Pence set to return to Michigan to raise money for James

Leonard N. Fleming
The Detroit News
Vice President Mike Pence gestures during an event on the creation of a U. S. Space Force, Aug. 9, 2018, at the Pentagon.

Vice President Mike Pence is scheduled Wednesday to return to Michigan for the second time this month to campaign for Republican candidate John James in his bid to upset Democratic U.S. Sen. Debbie Stabenow.

A White House official confirmed that Pence will be in West Bloomfield Township at the Shenandoah Country Club for the sole purpose of raising money for James, a Farmington Hills military veteran and businessman.

Although polls have shown Stabenow with a double-digit lead, Michigan Republicans see James' background as an African-American businessman and military veteran as a compelling story that will resonate with voters in the fall.

Pence, the former governor of Indiana, is expected to deliver remarks Wednesday afternoon at the event after flying into Oakland County International Airport. James and his wife Elizabeth will be attending and James is to introduce the vice president.

This will be Pence's seventh visit to Michigan as vice president in less than two years and his third fundraising event this election cycle. He did a March fundraiser in Detroit for GOP U.S. House members, including Rep. Mike Bishop of Rochester, and a June fundraiser for Michigan Republican gubernatorial nominee Bill Schuette.

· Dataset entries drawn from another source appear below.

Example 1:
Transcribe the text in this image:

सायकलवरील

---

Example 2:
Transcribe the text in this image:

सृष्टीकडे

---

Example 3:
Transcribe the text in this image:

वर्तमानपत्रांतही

"Vice President Pence's coming to Michigan to raise money for John James is one of many signs that there is tremendous excitement that John James can win this Senate race," said Tori Sachs, James' campaign manager. "Debbie Stabenow is in for the fight of her political life and she knows it, and it's why so many in Michigan and across the country are supporting John James."

James, 37, faces an uphill battle against Stabenow, the 66-year-old incumbent who is seeking a fourth six-year term. She holds a major cash advantage with $6.27 million in the bank as of July 18 compared with James' nearly $869,000.

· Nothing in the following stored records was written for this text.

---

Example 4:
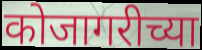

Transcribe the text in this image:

कोजागरीच्या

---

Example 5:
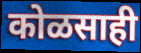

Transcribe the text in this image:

कोळसाही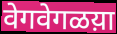
वेगवेगळय़ा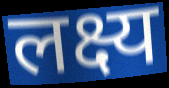
लक्ष्य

Stabenow has spent another $3.2 million to reserve television air time for the last four weeks before Election Day.

John James, Michigan Republican candidate for the U.S. Senate, campaigns at the Johnstone Supply Picnic at Addison OaksCounty Park Monday in Leonard, Michigan.

"When he voted against saving the auto industry, Mike Pence kicked us when we were down," senator tweeted Tuesday. "Now John James is buddying up to him to raise money. That's wrong. Michigan needs a senator who puts Michigan first, not Donald Trump and Mike Pence."

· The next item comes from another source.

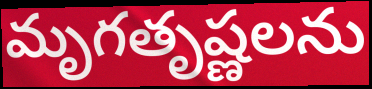
మృగతృష్ణలనుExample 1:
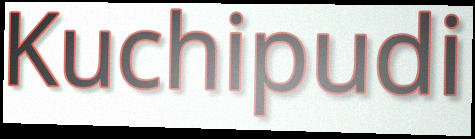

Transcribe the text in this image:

James becomes the first black Republican to advance to a high-profile general election contest since William Lucas ran for governor in 1986. If James were to beat Stabenow, he would be the second black Republican to serve in the Senate, joining Tim Scott, R-South Carolina.

Pence and President Trump both endorsed James before this month's GOP Senate primary, helping him to defeat Grosse Pointe financier and businessman Sandy Pensler, 55 percent to 45 percent.

Pence also endorsed James via Twitter, and the two have taken Twitter selfies together at various Republican campaign events.

The vice president attended a GOP "Unity" rally in Grand Rapids a day after the August primary to stump for both James and Attorney General Bill Schuette, the Midland Republican who is running for governor against Democrat Gretchen Whitmer.